The paintings of Dawn Adams always depict bodies of water–at times vast and broad across an entire horizontal plane and at times traveling circuitously and quietly through marsh reeds. Her imagery is deliberately fixated on water and its surroundings because in her time of crisis, when her teenage son died in an accident, she found some solace in the fluid materiality of water–that it shifted its shape and surface to adapt to its earthly container, that it reflected and refracted the light cast upon it be it a stormy sky, a moonlit night, or a brilliant sunset. Awe-inspiring and bigger than the details of daily life, water offered repose, some kind of peace. The artist paints these waterscapes to elicit a similar peace and contemplation on the part of her viewers.

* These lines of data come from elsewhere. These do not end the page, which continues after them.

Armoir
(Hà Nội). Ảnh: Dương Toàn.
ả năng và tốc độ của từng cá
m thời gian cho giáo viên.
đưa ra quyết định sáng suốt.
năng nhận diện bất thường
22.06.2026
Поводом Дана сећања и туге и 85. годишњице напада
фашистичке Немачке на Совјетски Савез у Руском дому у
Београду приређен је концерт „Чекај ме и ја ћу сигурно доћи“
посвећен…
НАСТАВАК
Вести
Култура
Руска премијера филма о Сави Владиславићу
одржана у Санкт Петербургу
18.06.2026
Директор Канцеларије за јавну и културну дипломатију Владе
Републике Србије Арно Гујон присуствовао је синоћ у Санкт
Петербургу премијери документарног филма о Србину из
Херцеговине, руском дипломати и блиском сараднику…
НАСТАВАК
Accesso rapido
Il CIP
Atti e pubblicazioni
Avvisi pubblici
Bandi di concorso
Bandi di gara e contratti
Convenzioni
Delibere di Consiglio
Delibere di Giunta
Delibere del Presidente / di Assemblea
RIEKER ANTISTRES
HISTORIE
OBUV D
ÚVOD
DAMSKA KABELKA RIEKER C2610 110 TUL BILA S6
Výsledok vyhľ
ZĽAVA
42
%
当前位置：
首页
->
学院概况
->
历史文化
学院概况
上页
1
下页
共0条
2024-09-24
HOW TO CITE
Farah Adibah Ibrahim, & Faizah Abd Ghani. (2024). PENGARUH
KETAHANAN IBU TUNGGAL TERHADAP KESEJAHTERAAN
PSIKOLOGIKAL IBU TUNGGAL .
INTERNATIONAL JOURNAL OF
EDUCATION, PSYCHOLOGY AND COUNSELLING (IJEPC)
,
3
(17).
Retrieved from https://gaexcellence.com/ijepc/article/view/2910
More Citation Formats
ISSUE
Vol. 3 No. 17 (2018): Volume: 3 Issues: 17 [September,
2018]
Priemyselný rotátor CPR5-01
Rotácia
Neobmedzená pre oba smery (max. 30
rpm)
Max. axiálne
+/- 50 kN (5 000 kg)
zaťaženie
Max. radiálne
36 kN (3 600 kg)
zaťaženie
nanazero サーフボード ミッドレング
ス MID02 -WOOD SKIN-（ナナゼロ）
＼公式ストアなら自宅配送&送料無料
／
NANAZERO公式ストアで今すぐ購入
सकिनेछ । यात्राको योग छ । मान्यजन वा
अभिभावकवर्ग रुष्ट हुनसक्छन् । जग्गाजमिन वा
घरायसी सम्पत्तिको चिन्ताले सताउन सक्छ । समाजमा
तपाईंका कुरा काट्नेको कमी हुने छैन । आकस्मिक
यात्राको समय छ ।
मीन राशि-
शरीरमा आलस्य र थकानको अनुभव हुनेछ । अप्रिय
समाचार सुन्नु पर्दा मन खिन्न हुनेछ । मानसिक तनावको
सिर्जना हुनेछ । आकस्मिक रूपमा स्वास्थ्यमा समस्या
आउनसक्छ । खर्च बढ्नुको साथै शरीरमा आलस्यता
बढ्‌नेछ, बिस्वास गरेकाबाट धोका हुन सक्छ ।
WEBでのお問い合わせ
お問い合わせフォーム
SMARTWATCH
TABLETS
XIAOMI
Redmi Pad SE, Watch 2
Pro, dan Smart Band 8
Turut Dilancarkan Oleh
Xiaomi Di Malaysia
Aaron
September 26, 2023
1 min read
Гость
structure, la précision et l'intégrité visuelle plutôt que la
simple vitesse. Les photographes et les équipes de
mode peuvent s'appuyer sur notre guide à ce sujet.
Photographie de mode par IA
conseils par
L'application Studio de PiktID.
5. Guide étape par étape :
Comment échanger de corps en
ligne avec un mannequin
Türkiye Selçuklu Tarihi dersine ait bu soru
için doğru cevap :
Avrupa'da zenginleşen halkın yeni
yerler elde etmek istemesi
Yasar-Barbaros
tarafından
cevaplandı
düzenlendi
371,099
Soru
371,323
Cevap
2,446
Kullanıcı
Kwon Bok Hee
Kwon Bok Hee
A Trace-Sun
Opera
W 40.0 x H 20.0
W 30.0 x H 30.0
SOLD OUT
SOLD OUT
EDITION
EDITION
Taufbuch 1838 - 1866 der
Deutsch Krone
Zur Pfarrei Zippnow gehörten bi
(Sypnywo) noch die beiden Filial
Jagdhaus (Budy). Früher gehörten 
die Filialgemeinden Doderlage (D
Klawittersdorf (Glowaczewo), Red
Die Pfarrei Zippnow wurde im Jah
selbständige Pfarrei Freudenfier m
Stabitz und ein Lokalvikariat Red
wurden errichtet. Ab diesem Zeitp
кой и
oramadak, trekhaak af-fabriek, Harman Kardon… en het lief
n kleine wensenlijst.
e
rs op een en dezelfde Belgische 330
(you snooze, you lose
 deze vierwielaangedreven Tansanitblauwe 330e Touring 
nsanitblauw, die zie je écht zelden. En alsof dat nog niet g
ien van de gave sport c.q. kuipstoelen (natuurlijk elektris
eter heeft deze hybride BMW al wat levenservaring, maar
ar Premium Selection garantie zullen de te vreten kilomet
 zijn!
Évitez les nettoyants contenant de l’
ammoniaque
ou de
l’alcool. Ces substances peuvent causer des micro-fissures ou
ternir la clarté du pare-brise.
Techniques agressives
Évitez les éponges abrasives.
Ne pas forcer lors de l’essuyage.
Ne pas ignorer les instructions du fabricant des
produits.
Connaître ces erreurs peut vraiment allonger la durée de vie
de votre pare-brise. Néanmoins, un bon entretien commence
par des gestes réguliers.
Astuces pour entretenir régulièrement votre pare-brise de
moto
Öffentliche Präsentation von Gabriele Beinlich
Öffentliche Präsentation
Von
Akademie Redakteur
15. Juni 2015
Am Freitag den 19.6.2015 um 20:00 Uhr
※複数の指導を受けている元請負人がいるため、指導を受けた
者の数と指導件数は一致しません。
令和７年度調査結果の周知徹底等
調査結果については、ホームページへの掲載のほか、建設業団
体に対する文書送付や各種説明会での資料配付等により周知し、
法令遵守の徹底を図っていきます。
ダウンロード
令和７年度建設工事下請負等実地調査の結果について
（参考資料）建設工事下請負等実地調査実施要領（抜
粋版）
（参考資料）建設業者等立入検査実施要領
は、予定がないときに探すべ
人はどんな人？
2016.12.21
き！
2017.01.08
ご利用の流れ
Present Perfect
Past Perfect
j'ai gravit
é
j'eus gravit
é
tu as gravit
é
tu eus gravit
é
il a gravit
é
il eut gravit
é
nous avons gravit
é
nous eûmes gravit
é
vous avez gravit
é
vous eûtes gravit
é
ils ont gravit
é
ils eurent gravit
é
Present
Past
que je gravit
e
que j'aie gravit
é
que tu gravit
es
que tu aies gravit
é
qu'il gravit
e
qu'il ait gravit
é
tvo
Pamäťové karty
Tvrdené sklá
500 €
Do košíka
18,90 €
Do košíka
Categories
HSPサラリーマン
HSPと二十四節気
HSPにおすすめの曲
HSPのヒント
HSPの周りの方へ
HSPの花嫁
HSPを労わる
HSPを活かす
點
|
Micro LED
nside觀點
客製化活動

Each work is created by layering textured strata with translucent hues of oil paint. When viewed closely, the impasto brush strokes are impressionistic and distinct, forming a surface texture that replicates the water’s surface itself. But the works are for the most part large, requiring the viewer to stand back and allow the colors to visually coalesce so that the landscape can wash over them evocatively.
At By Hand the artist will show new waterscapes that expand her terrain that include the depiction of paths through the woodlands adjacent to streams, a rain-filled forest, and reflecting pools. The exhibit will also include a number of smaller, intimate works.